My suspiciou would be that this is a generic gcc problem, where the
"asm" attribute is not honoured for template functions. It probably also
makes some sense, since a template is intended to be instantiated
multiple times, and each instantiation gets a name that is generated
based on (I believe) the template arguments passed, so I suspect that
the "generate a name for this template instantiation" code doesn't look
at the asm attribute.
Also note that *if* it would, then each instantiation would use the same
name and multiple instanations would result in duplicate symbols. If you
would bring this up as a gcc bug, I wouldn't be surprised that it would
be closed as wontfix for this reason.
I disagree as a template "always" would be instantiated multiple times.
And even if it would be, the linker will fire a error message, as it
sees multiple definitions. So there is no "general" problem in
"renaming" a templated function. It simply *can* work.
But it looks that not only the "renaming" stuff did not work, all the
flags are not handled with the templated function. Looks like that the
asm declaration did not find its target :-)
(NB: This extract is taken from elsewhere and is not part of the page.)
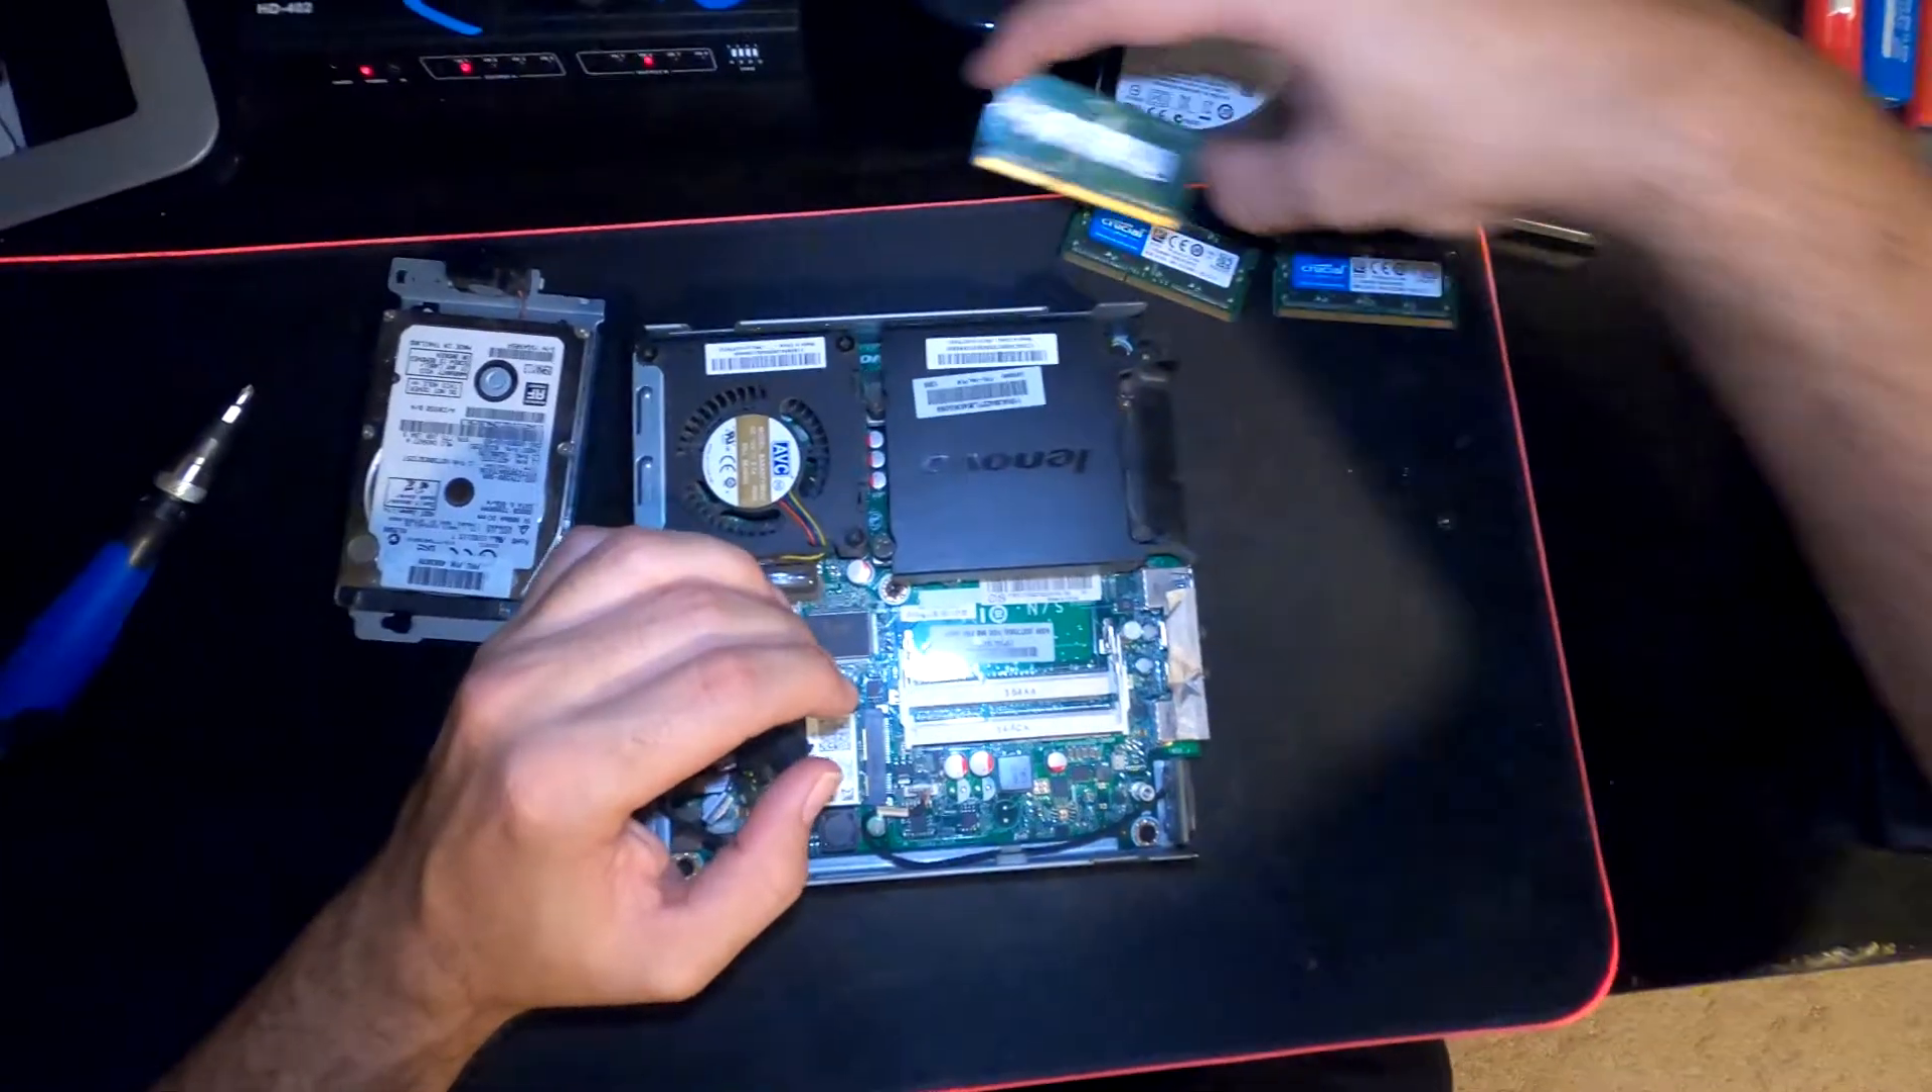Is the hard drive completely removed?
Yes.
Another workaround that I think hasn't been suggested yet, would be to
just define a global `__vector_10` function and from that just call your
templated static member.
That is the classical way "we" all work. And it optimizes well in that
case as the code from the static templated member is fully inlined. But
it is still a workaround and it simply breaks standard c++ coding. Yes,
we can write C with classes, but I simply dislike :-)
Combined with the `always_inline` attribute,
you can ensure that the call is inlined and there is no runtime overhead
(with LTO, this probably already happens when there's just a single call
to the member).
It already optimizes well in O2 if templated member function and free
handler definition is in same translation unit.